Нин Гуан помнила свою жизнь в прошлом монастыре, который разорился быстрее, чем успел научиться независимому заработку. В него приходили рабочие, строившие водонапорную башню неподалёку, однако хотели они отнюдь не исповедаться. Настоятельница поразилась тому, сколько грязи и пошлости может быть в одном человеке, в одном мужчине, имевшем превосходство перед детищем света и покорности. Понимая, что, если ударит мужчину — согрешит, Нин Гуан много раз (никто не мог представить, насколько много) отдавалась развратным рукам, принимала клеймо шлюхи и всегда молилась.

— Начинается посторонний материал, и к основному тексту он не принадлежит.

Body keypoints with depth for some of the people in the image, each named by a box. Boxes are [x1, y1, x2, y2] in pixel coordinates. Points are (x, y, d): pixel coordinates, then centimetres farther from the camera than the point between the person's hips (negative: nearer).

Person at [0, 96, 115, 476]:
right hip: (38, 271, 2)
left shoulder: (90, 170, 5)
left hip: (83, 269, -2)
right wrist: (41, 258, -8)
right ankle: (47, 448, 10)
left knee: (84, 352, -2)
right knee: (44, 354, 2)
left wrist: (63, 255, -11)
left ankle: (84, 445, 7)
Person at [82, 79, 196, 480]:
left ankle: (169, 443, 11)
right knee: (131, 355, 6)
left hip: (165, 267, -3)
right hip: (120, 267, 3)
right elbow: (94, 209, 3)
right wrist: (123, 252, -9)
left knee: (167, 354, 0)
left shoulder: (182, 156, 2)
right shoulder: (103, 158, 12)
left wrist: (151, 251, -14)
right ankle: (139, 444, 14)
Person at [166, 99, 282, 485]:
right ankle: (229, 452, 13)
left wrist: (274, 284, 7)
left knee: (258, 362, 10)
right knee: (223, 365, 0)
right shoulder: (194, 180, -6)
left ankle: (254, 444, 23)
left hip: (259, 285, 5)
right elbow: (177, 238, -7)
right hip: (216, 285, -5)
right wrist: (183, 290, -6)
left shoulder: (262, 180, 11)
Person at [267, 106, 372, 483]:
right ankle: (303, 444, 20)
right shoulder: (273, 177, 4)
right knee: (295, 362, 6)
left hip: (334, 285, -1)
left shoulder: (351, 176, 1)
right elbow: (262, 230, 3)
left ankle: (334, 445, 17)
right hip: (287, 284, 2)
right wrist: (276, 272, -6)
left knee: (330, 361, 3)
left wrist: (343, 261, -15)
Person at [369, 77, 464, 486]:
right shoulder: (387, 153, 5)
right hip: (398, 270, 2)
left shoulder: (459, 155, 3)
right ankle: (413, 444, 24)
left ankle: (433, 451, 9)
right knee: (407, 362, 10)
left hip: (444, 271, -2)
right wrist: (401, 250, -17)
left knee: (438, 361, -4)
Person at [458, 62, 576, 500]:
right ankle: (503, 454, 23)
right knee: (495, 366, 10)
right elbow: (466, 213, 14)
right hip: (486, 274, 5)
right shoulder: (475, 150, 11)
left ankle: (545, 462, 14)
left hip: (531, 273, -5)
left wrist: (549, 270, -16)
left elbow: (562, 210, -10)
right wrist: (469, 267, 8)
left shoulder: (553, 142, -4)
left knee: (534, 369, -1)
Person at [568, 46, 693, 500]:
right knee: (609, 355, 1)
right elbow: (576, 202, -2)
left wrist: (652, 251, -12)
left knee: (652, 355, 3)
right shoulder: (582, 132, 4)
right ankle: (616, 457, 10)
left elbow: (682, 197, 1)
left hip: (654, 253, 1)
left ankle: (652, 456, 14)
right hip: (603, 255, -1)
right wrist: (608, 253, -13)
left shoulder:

— О, Властелин, ты видел, как я звала тебя, как учила других тебя просить и уважать, но защитить от Дьявола ты меня смог, не смогла и я отгородить себя! Я, как и тогда, перед этими мужчинами, села на колени перед злом, смолчала и взмолила тебя меня спасти, ах, как я просила! — Нин Гуан тяжело поднялась с колен, дрожащих, как осиновый лист. — Почему же я вижу их раздетыми и сломленными? Почему мне нравится их прогибать и сминать для себя?.. Я вижу в своём отражении не себя, а тех подонков, забравших мою честь и волю к свету. Я вижу, как Дьявол забирает мою душу, как вместе с этим я забираю и чужие.